For Rometty, this transition is akin to the ones made by her predecessors like Lou Gerstner, who created IBM's huge IT consulting business, or Sam Palmisano, who sold IBM's PC business to concentrate on software.
Those plans worked: As of 2013, software was IBM's second largest business and far and away the most profitable. It generated $25.9 billion out of the company's $99.8 billion in revenues, with margins of 89 percent compared to 48.6 percent for IBM overall, points out the New York Times' Quentin Hardy.
Software is also the key to IBM's $18.4 billion services business (at 31% margins), as customers hire IBM to help them with everything from installing it to troubleshooting it.
Now, none of that matters.
As companies shift from buying tech to renting it, IBM has found its revenues shrinking. Its 2013 was so soft, Rometty and her top execs didn't take their 2013 bonuses.

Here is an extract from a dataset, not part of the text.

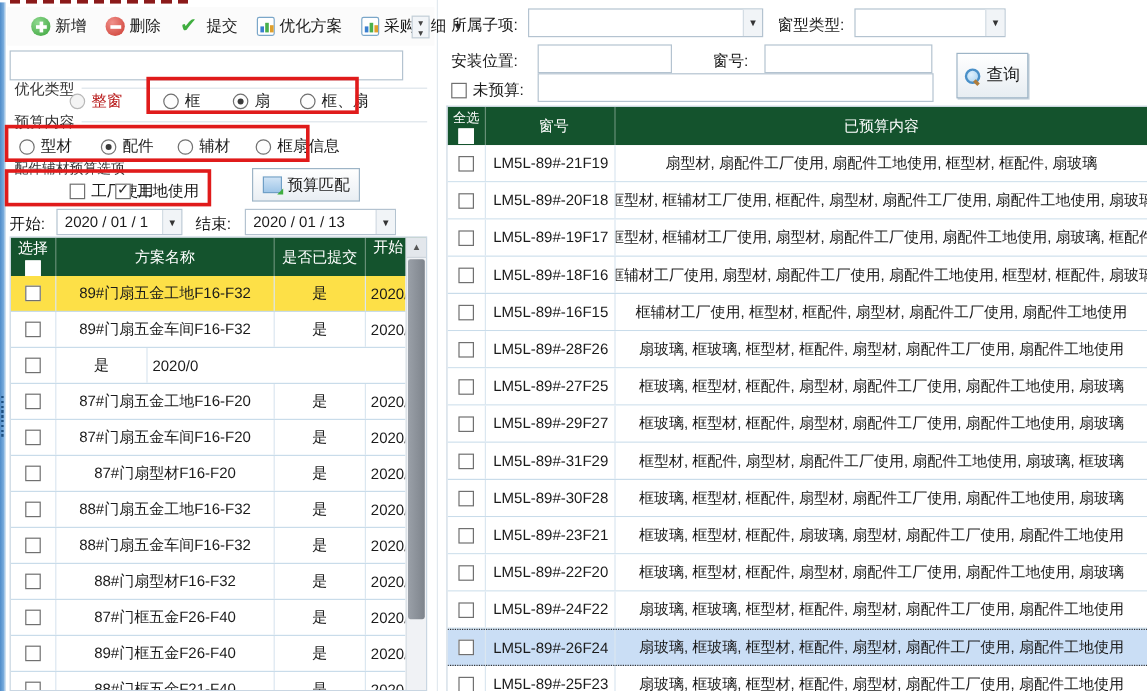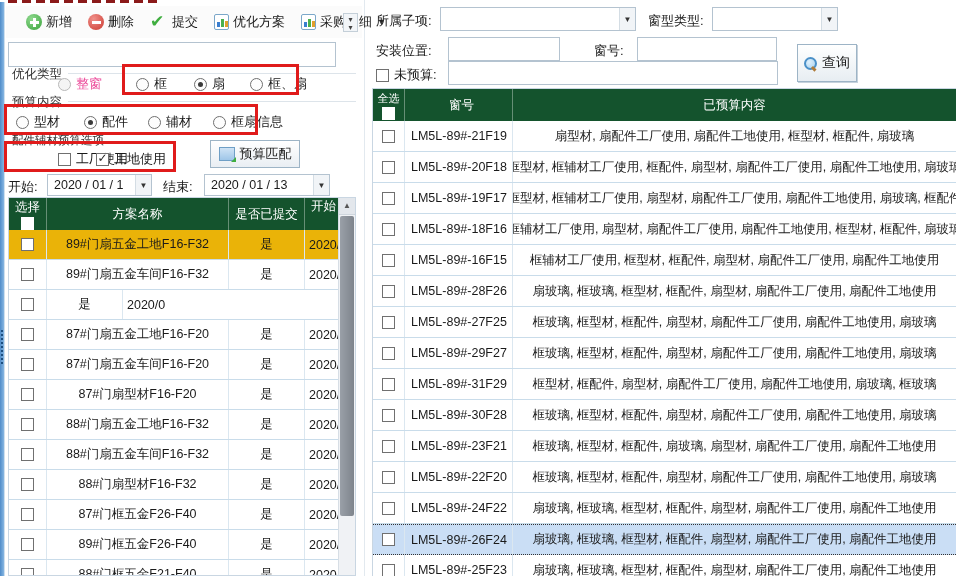"整窗" .dis-label { color: #ec4899 -> #b91c1c }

She needs cloud computing to lead IBM back to growth and she's investing like crazy to make it so. In addition to this $1 billion, she's made numerous acquisitions. She will also spend $1 billion to turn IBM's super-smart Watson technology into a cloud service, and will another $1.2 billion to build up to 15 new data centers across five continents.
She has her work cut out for her. Major competitor Amazon is still the 800-pound cloud computing gorilla, according to market researchers.
Plus every other tech firm, from traditional cloud players like Salesforce.com, to companies like Microsoft, Google, HP and Oracle, are in the cloud market these days, too.